Waiting for an economic stimulus

Yoginder K Alagh | Updated on August 13, 2019 Published on August 13, 2019

The Centre may give a push to infrastructure schemes not backed by budgetary allocations

As the Kashmir issue gets raised at the UN Security Council and economic activities are further clogged in the North West, the announcement by the Finance Minister that a stimulus package is being planned comes as a relief. Frankly, I expected this in the Budget.

Delayed onset of the monsoon has taken its toll, which cannot be made up by excessive rainfall in late July and early August. Less preferred crops are grown. The impact on early plant growth cannot be reversed. In fact, drinking water problems and rainfall failures in unirrigated areas have led to farm distress and decline in area sown.

A redressal of these bottlenecks is only to be expected. The RBI’s Monetary Policy Statement was clearly given in the context of an expected stimulus. Expert opinion has expressed the view that the damage had been done. The RBI has reduced its GDP forecast, and the experts in banking and industry even more so. The abysmal performance in the IIP does not come as a surprise.

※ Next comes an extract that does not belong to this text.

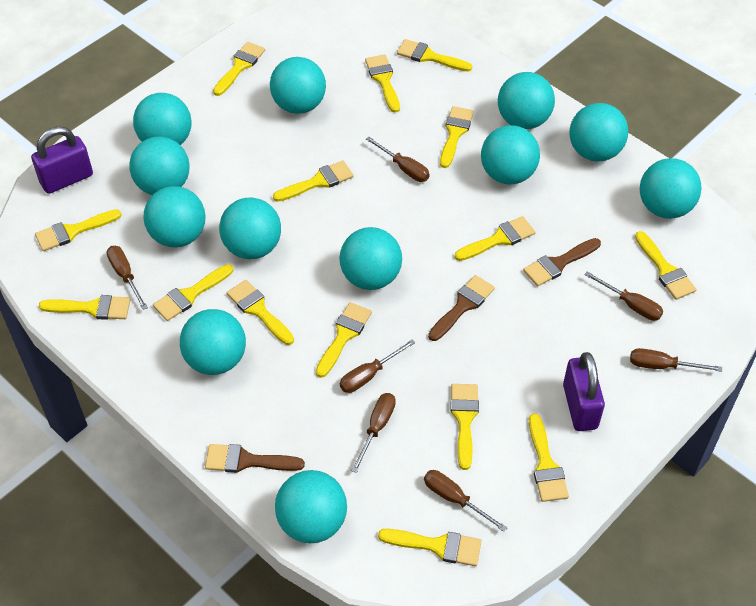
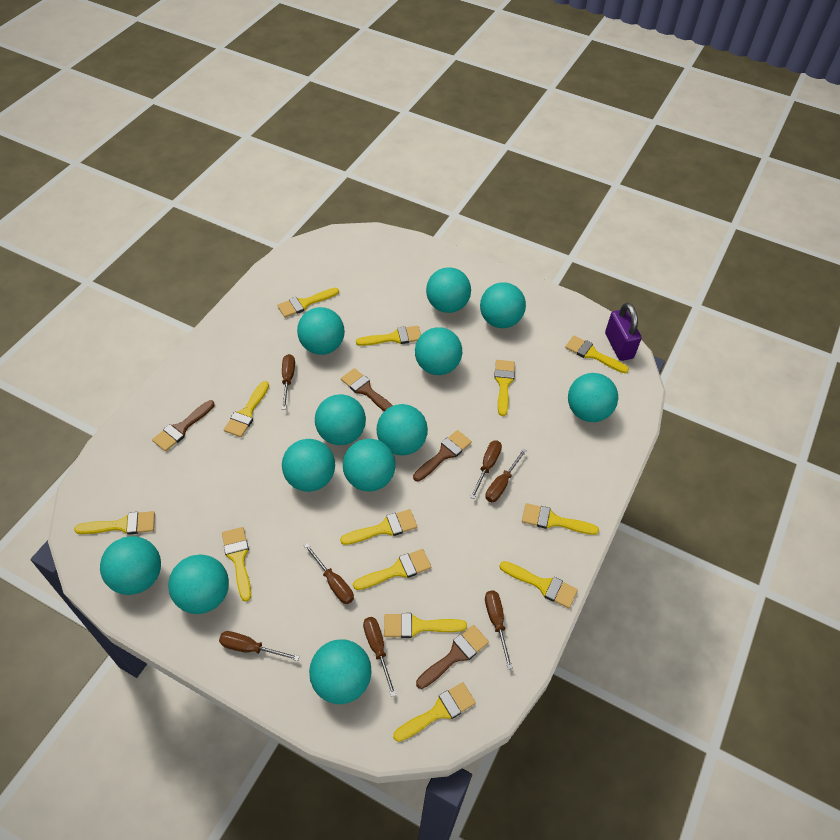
brown brush: [205,444,305,473] [428,275,495,341] [523,238,601,286] = 3 -> [152,400,215,452] [341,368,393,411] [413,430,472,481] [416,625,489,689] = 4
purple padlock: [31,127,93,194] [563,352,605,431] = 2 -> [605,303,642,361] = 1
yellow brush: [35,209,121,251] [39,295,130,320] [153,264,233,321] [213,42,265,96] [227,280,294,345] [273,160,354,202] [316,302,372,378] [365,54,400,112] [378,529,481,566] [397,39,472,72] [440,106,474,168] [451,384,479,470] [454,216,535,261] [529,413,569,502] [635,231,697,300] = 15 -> [74,511,155,535] [222,527,251,602] [224,381,269,437] [277,288,339,318] [340,509,417,545] [353,549,431,590] [356,326,421,346] [384,613,467,638] [393,682,476,742] [494,360,515,416] [499,561,578,608] [522,503,599,535] [565,335,629,373] = 13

In fact, a stimulus package now would start showing up only by the end of the year. Meanwhile, there is a limit to reduction in the interest rates. The 35 bps cut, highest since 2010, was just about the outer limit.

The only cheerful news one got was of pension funds, from Australia to Canada, pushing large inflows into Indian paper, obviously enticed by the high interest rate. This to an extent weathered portfolio outflows after the Budget, driven by the higher taxes. But core inflation is still at 3.5 per cent, a cause for slight unease.

Planning needed

What’s the stimulus going to be like? Some infrastructure schemes, not backed by budgetary allocations, may get a push. While large announcements were made for medium-term scheme objectives, the funding aspect was clear only in some cases such as self-help groups. This is likely to be remedied. Investments in rural-urban connectivity infrastructure are an obvious candidate.

The talk on demographic dividends will need to translate into investments. Girls’ education should be a priority. The NSS shows a decline in female enrolment. The stimulus should concentrate on skills. Private sector investment will follow. But all of this needs planning. The stimulus should be a part of a long-term strategy. But planning has become a bad word today.